My goal: Using a small data set (3 - 40 points), calculate the coefficients of an n-th order polynomial, using either the MKL library, or IPP library that fits a data set using c++. Then from that equation, calculate its derivative and solve for any roots, using constraints. I suspect this is something easy, yet I have been searching and searching for just a basic code example and haven't really found what I'm looking for.
Here is a very basic example of such a problem that I solved using Excel trend lines. Input data points x1, y1 (13, 14153.6), x2, y2 (14, 14155.79), x3, y3, (15, 13736.97). First derive a 2nd order equation that roughly fits this data. Excel spits back the trendline equation y = -210.5x^2 + 5685.7x - 24186. So I would be looking for a code example (MKL, or IPP) that gives me the coefficients -210.5 and 5685.7 for this basic example. From there I have a model of my data and I'm looking to interpolate a peak from these 3 points (which will probably be somewhere between 13 - 14). This is a simple enough equation that I can calculate the derivative, set it equal to 0 and solve for x, which turns out to be 13.5052. So I might be looking for a function that takes for its input the 3 data points (array), and what order of polynomial to fit for and then spits back the coefficients.

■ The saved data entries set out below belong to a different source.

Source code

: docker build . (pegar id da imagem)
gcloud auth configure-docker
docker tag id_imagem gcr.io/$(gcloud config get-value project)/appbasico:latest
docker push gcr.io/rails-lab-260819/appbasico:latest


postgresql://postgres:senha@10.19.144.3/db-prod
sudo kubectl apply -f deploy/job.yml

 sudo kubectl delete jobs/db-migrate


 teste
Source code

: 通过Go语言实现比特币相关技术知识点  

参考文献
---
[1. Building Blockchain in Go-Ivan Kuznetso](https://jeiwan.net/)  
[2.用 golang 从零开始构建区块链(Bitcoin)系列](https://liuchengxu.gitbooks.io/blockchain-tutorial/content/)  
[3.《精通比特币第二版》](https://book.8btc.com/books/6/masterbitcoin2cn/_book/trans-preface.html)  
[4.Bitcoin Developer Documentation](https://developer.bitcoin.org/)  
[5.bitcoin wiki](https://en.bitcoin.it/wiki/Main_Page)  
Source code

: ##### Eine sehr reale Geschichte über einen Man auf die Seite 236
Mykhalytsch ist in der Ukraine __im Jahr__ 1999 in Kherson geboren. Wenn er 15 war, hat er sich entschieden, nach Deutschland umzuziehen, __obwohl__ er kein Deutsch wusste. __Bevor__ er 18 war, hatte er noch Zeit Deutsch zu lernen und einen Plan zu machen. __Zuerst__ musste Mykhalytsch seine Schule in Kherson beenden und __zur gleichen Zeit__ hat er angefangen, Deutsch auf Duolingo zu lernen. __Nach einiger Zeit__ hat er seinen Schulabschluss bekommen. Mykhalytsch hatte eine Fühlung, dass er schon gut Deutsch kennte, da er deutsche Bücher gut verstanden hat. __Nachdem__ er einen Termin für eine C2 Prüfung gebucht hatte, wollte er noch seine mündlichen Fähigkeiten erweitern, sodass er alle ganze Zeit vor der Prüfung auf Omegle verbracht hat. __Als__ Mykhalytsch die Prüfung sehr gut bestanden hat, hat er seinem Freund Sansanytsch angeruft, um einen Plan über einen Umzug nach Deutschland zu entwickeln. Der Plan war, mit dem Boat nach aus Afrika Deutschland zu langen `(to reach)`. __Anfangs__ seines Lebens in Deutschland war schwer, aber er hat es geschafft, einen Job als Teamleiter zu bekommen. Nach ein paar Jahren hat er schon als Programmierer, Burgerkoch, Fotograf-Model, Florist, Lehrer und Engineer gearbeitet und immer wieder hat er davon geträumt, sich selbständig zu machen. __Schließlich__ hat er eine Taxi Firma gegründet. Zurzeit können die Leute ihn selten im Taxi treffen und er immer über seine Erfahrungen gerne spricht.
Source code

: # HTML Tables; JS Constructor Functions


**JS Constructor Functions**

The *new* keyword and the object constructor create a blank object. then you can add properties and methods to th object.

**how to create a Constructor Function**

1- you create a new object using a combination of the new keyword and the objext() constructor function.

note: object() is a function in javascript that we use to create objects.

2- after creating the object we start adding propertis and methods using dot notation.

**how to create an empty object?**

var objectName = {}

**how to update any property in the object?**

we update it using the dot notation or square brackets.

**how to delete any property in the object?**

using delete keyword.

I can extend my example to 24 points (x = 1 - 24), y = {1700.347656, 2154.535156, 2760.722656, 3649.910156, 4886.097656, 6507.285156, 8244.472656, 10070.66016, 11762.84766, 13218.03516, 13872.22266, 14135.41016, 14153.59766, 14155.78516, 13736.97266, 12577.16016, 10917.34766, 9318.535156, 7739.722656, 6247.910156, 4968.097656, 3924.640625, 3086.183594, 2482.726563}. Again using Excel, I can get a 6th order curve fit (or 2nd, or whatever I would like). y = -0.0031x6 + 0.2293x5 - 5.6862x4 + 46.001x3 + 27.263x2 - 58.167x + 1766. This is a bit trickier to calculate the roots of the derivative. Using the Excel solver, i hand calculated an equation for the derivative, then used a constraint that my root had to be bigger than 10 (as I expect my peak to be around 13 somewhere). The solution was 12.664.
Hopefully this gives a flavor of what I would like to do. Right now I'm lost in the sea of functions/examples and I'm just trying to get a basic example working. I'm trying with the MKL data fit functions, but maybe those are more complex than I need.